Canções, obras sinfônicas e para piano, num curto mas rico itinerário criativo
“Ontem – vocês acreditarão? – ouvi pela vigésima vez a obra-prima de Bizet. Fiquei novamente até o fim, com suave devoção, novamente não pude fugir. Esse triunfo sobre minha impaciência me espanta. Como uma obra assim aperfeiçoa! Tornamo-nos nós mesmos ‘obra-prima’. – Realmente, a cada vez que ouvi Carmen, eu parecia ser mais filósofo, melhor filósofo do que normalmente me creio”. E em outro trecho nosso espectador embasbacado diante da ópera Carmen derrama-se em elogios definitivos: “Esta música me parece perfeita. Aproxima-se leve, sutil, com polidez. É amável, não transpira. ‘O que é bom é leve, tudo divino se move com pés delicados’: primeira sentença da minha estética. Esta música é maliciosa, refinada, fatalista: no entanto permanece popular – ela tem o refinamento de uma raça, não de um indivíduo. É rica. É precisa. Constrói, organiza, conclui: assim, é o contrário do pólipo na música, a ‘melodia infinita’. Alguém já ouviu num palco entonações mais dolorosamente trágicas? E a maneira com são obtidas! Sem caretas! Sem falsificação!
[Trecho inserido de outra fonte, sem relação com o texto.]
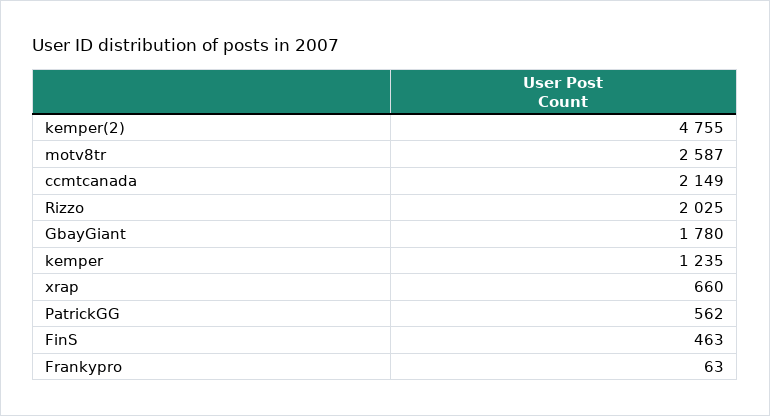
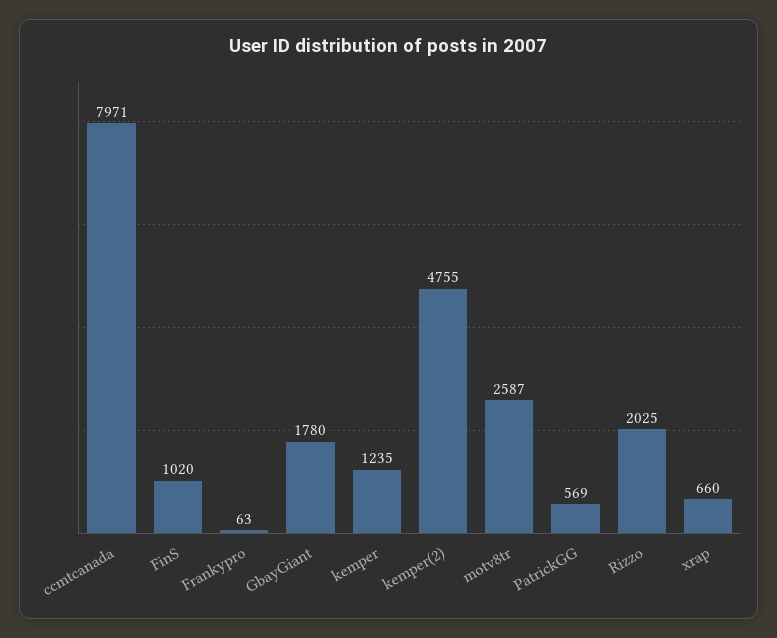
  {
    "kemper(2)": 4755,
    "motv8tr": 2587,
-   "ccmtcanada": 2149,
+   "ccmtcanada": 7971,
    "Rizzo": 2025,
    "GbayGiant": 1780,
    "kemper": 1235,
    "xrap": 660,
-   "PatrickGG": 562,
+   "PatrickGG": 569,
-   "FinS": 463,
+   "FinS": 1020,
    "Frankypro": 63
  }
Sem a mentira do grande estilo! – Por fim: esta música trata o ouvinte como pessoa inteligente e até como músico – e também nisso é o oposto de Wagner”.
O filósofo alemão Friedrich Nietzsche foi um dos primeiros e mais ilustres apaixonados pela música de Georges Bizet, compositor deste mês na Cultura FM. Abjurou a devoção incondicional por Richard Wagner e mergulhou de cabeça na história da cigana empregada numa fábrica de cigarros em Sevilha.
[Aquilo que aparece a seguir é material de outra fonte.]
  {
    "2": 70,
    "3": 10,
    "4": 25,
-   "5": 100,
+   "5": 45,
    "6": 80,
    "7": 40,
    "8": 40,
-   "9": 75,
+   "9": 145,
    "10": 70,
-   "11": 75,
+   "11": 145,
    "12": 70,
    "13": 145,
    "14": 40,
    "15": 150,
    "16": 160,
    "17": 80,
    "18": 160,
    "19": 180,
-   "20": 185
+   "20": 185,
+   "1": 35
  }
Nenhuma outra ópera invadiu e conquistou como esta o imaginário da cultura popular. Em filmes, apareceu pela primeira vez em 1910, e ainda no reino do cinema mudo teve em Geraldine Ferrar, Pola Negri e Theda Bara suas primeiras Carmens na telona. E apenas até 1948 contabilizam-se outras dezesseis Carmens encarnadas por grandes estrelas, já na era do cinema sonoro, que atendem pelos nomes de Dolores del Rio e Rita Hayworth, entre tantas outras. De lá para cá, ao menos quatro filmes destacam-se pela qualidade: “Carmen Jones” (1954), de Otto Preminger, e outros três do biênio 1983-84: “A Tragédia de Carmen”, de Peter Brook, “Carmen” de Francesco Rosi e “Carmen” de Carlos Saura.
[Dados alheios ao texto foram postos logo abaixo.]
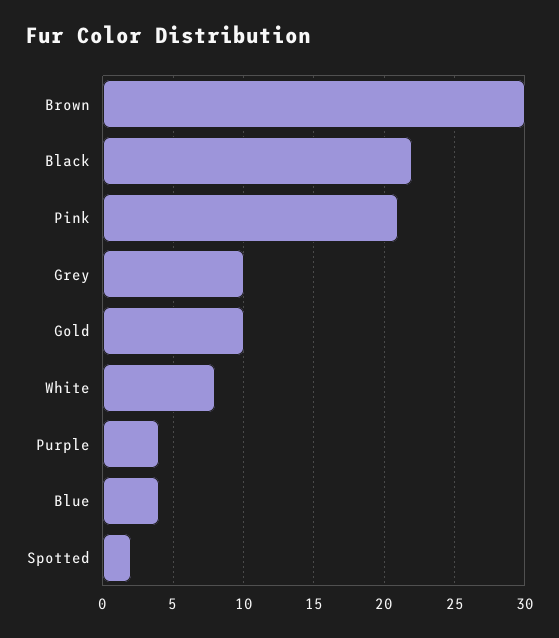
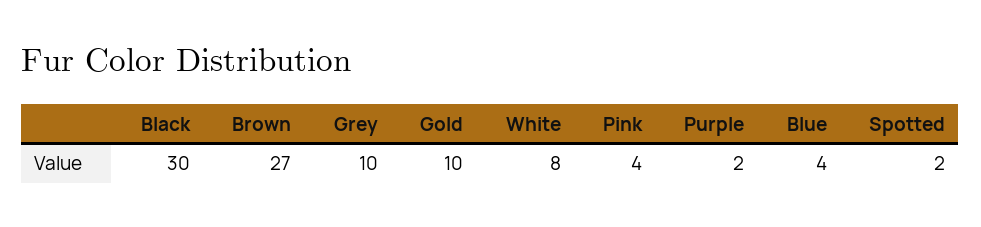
  {
-   "Brown": 30,
+   "Brown": 27,
-   "Black": 22,
+   "Black": 30,
-   "Pink": 21,
+   "Pink": 4,
    "Grey": 10,
    "Gold": 10,
    "White": 8,
-   "Purple": 4,
+   "Purple": 2,
    "Blue": 4,
    "Spotted": 2
  }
Mas, além do cinema, “Carmen” invadiu os desenhos animados, a publicidade, o dia-a-dia de músicos e pessoas comuns. Até espetáculos de patinação no gelo não deixam de incluir uma ou outra melodia da ópera em seus gelados e virtuosísticos números. Platéias de todo o mundo e músicos e cantores de todos os gêneros capitulam até hoje diante da extraordinária beleza de melodias como a ‘”Habanera” (“L’Amour est un Oiseau Rebelle”), a “Seguidilla” e “La fleur que tu m’avais jetée”.
Georges Bizet viveu tão pouco quanto Mozart – 36 anos. Nasceu em 25 de outubro de 1838. Não teve tempo sequer de saborear o monumental sucesso de sua obra-prima. Morreu em 3 de junho de 1875, três meses antes de completar 37 anos. A posteridade foi cruel para Bizet, carimbando-o como compositor de uma única obra. Meia-verdade, já que sua severa autocrítica o levou, por exemplo, a conceber 31 projetos de ópera séria, cômica ou opereta. Mas só concluiu oito delas. Também escreveu ciclos de canções, alguma música sinfônica e pianística.
De fato, ele é basicamente lembrado pelo grande público apenas por “Carmen” e outra ópera, “Os pescadores de pérolas”, e também pela música incidental que compôs para a peça “L’Arlésienne”, baseada na novela de Alphonse Daudet. Pode soar incrível, mas Bizet poderia ter passado para a posteridade como um dos grandes virtuoses do piano do século 19.
Ao longo deste mês, vamos repassar, no Rádio Metrópolis e no Tarde Cultura, sua vida, trajetória e suas obras – dando espaço para que você descubra outras criações musicais deste gênio cultuado em geral apenas pela “Carmen”.